3-2. `code_name` References — Eliminating Inline Duplication

Workflow code steps previously stored entire code inline:

{"type": "code", "content": "import urllib.request\n...200 lines..."}

Same code in 3 workflows = 3 copies. Fix a bug? Find and update all 3. This violates basic database normalization.

New approach: Steps store only code_name, resolved from Code Store at runtime.

{"type": "code", "code_name": "crypto prices"}

Backward compatibility: If code_name exists → fetch from Store. Otherwise → use legacy content. No existing workflows break.

3-3. `def run()` Standardization — Unifying Two Worlds

Code Store's 50 codes were flat scripts (globals, no function wrapper). The workflow editor expected def run(params): signatures. Two execution models running in parallel.

Dilemma: Rewrite all 50, or support both at runtime?

Answer: Both. run_stored_code detects def run( presence and switches between function invocation vs. exec. And we converted all 50 codes to def run(): signatures.

# Before (flat — how does the LLM know what params to pass?)
import urllib.request, json
url = f"https://api.coingecko.com/...?ids={coins}"

# After (standardized — LLM reads signature + docstring)
def run(coins: str = "bitcoin,ethereum"):
    """
    coins: Coin IDs (default: bitcoin,ethereum)
    """
    import urllib.request, json
    url = f"https://api.coingecko.com/...?ids={coins}"

The biggest beneficiary is the LLM itself. With a function signature and docstring, it immediately knows what parameters to pass and in what format. With flat code, the LLM had to parse the entire script body.

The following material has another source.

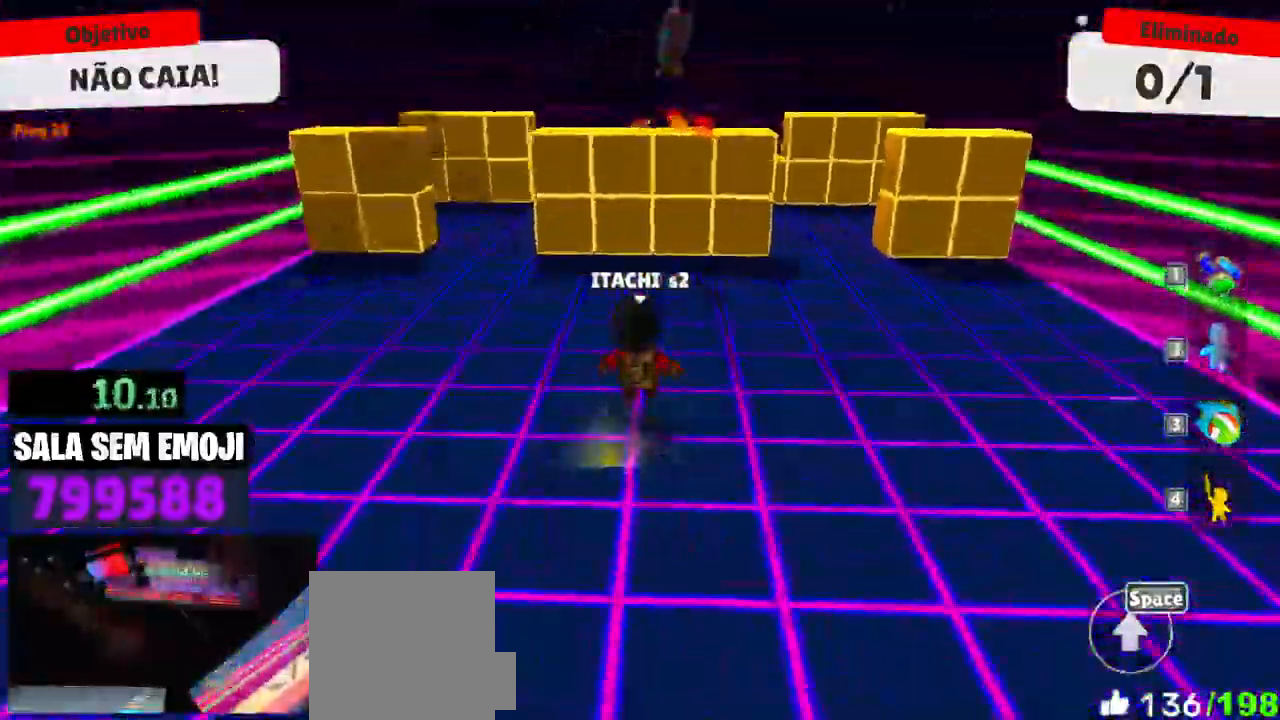
{"keys": ["w"], "mouse": [], "events": [[200, "space", "down"], [333, "space", "up"]]}
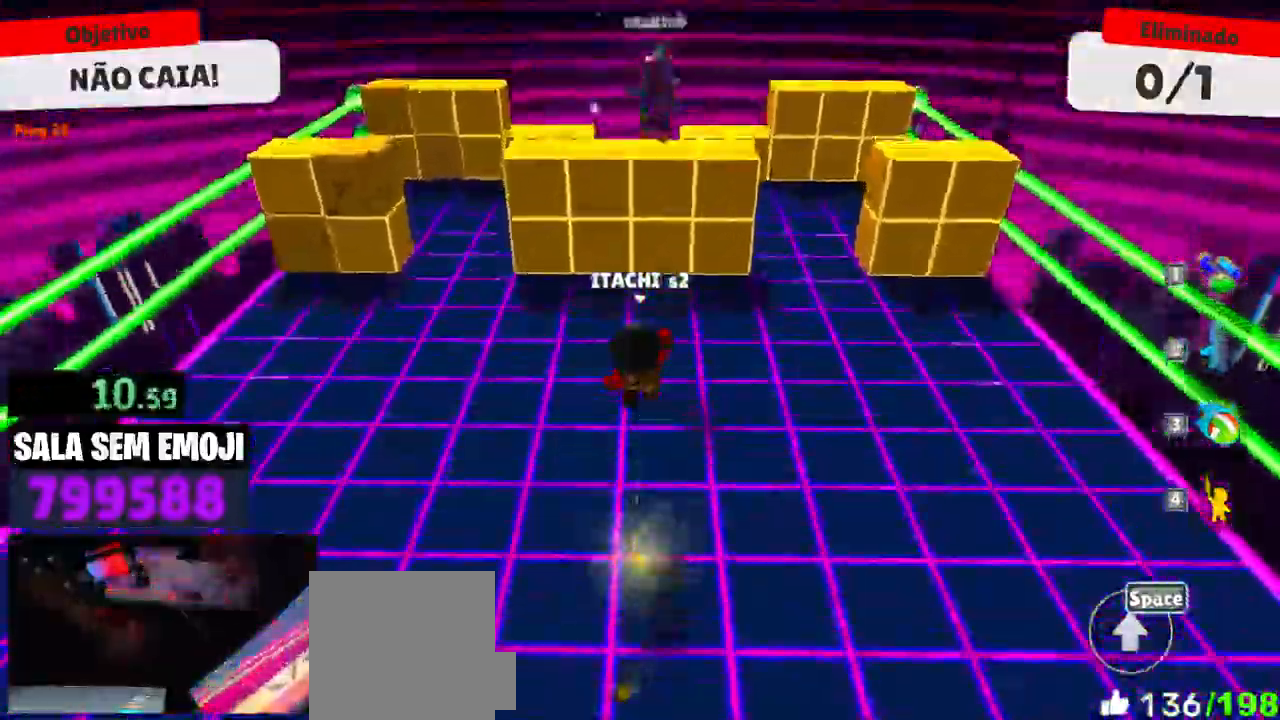
{"keys": ["d"], "mouse": [], "events": [[66, "a", "down"], [66, "space", "down"], [116, "w", "up"], [166, "space", "up"], [216, "s", "down"], [250, "a", "up"], [300, "d", "down"], [400, "s", "up"]]}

4. Side Fix: Removing Hardcoded Model References

While working on the sharing pipeline, we discovered Arena agent code (arena_agent_code.py, arena-agent-v1.py) had gpt-oss:20b hardcoded — bypassing the 4B model configured in config.json. This caused unexpected memory spikes.

We removed all hardcoded model references and eliminated fallback defaults. If config is missing, a RuntimeError fires immediately rather than silently loading the wrong model.

Design principle: fail-fast > silent wrong behavior. A crash with a clear error message is always better than 15GB of unexpected VRAM usage.